POÉSIE MÊLÉE - ÉPITAPHE DE MADAME DU CHÂTELET

Publié le par loveVoltaire

POÉSIE MÊLÉE  - ÉPITAPHE DE MADAME DU CHÂTELET

Photo de PAPAPOUSS

 

 

 

 

 

ÉPITAPHE DE MADAME DU CHÂTELET.

 

 

 

(1)

 

 

 

 

 

       L’univers a perdu la sublime Émilie !

      Elle aima les plaisirs, les arts, la vérité.

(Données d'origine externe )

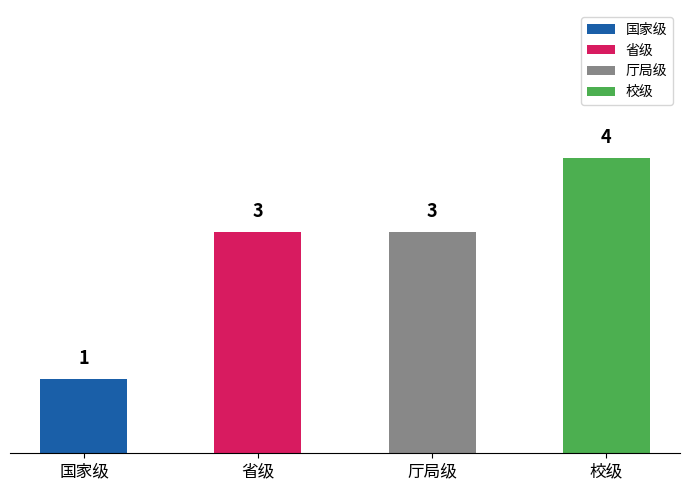

Which category has the lowest value across all series?

国家级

      Les dieux, en lui donnant leur âme et leur génie,

      N’avaient gardé pour eux que l’immortalité.

 

 

 

 

1 – Voyez la lettre (ci-dessous) à madame du Bocage, 12 Octobre 1749, où ce quatrain est désavoué par Voltaire. (G.A.)

 

 

 

 

à Madame du Boccage.

A Paris, ce 12 Octobre 1749.

 

 

      J’arrive à Paris, madame ; l’excès de ma douleur et de ma mauvaise santé ne m’empêche pas de vous dire à quel point je suis sensible à vos bontés. Il est d’une âme aussi belle que la vôtre de regretter une femme telle que madame du Châtelet. Elle faisait, comme vous, la gloire de son sexe et de la France. Elle était en philosophie ce que vous êtes dans les belles-lettres ; et cette même personne, qui venait de traduire et d’éclaircir Newton, c’est-à-dire de faire ce que trois ou quatre hommes au plus, en France, auraient pu entreprendre, cultivait sans cesse, par la lecture des ouvrages de goût, cet esprit sublime que la nature lui avait donné. Hélas ! madame, il n’y avait pas quatre jours que j’avais relu votre tragédie avec elle. Nous avions lu ensemble votre Milton avec l’anglais. Vous la regretteriez bien davantage, si vous aviez été témoin de cette lecture. Elle vous rendait bien justice ; vous n’aviez point de partisan plus sincère. Il a couru, après sa mort, quatre vers assez médiocres à sa louange. Des gens qui n’ont ni goût ni âme me les ont attribués (1). Il faut être bien indigne de l’amitié, et avoir un cœur bien frivole, pour penser que, dans l’état horrible où je suis, mon esprit eût la malheureuse liberté de faire des vers pour elle ; mais ce qu’il y a d’affreux et de punissable, c’est que ce monstre nommé Roi en a fait contre sa mémoire.

 

      Je ne vous connais, madame, qu’une tache dans votre vie, c’est d’avoir été louée par ce misérable que la société devrait exterminer à frais communs. Faut-il qu’une telle horreur soit ajoutée à mon affliction ! Adieu, madame ; si je peux avoir quelque consolation sur la terre, ce sera de vous faire ma cour à Paris, et de vous dire à quel point je vous respecte et vous admire. Ce ne sont pas là les sentiments où l’on se borne quand on a l’honneur de vous connaître. Permettez mes compliments à M. du Boccage.

 

 

1 – Voyez aux POÉSIES MÊLÉES. Voltaire renie ce quatrain, parce que Fréron en fit une critique assez piquante. (G.A.)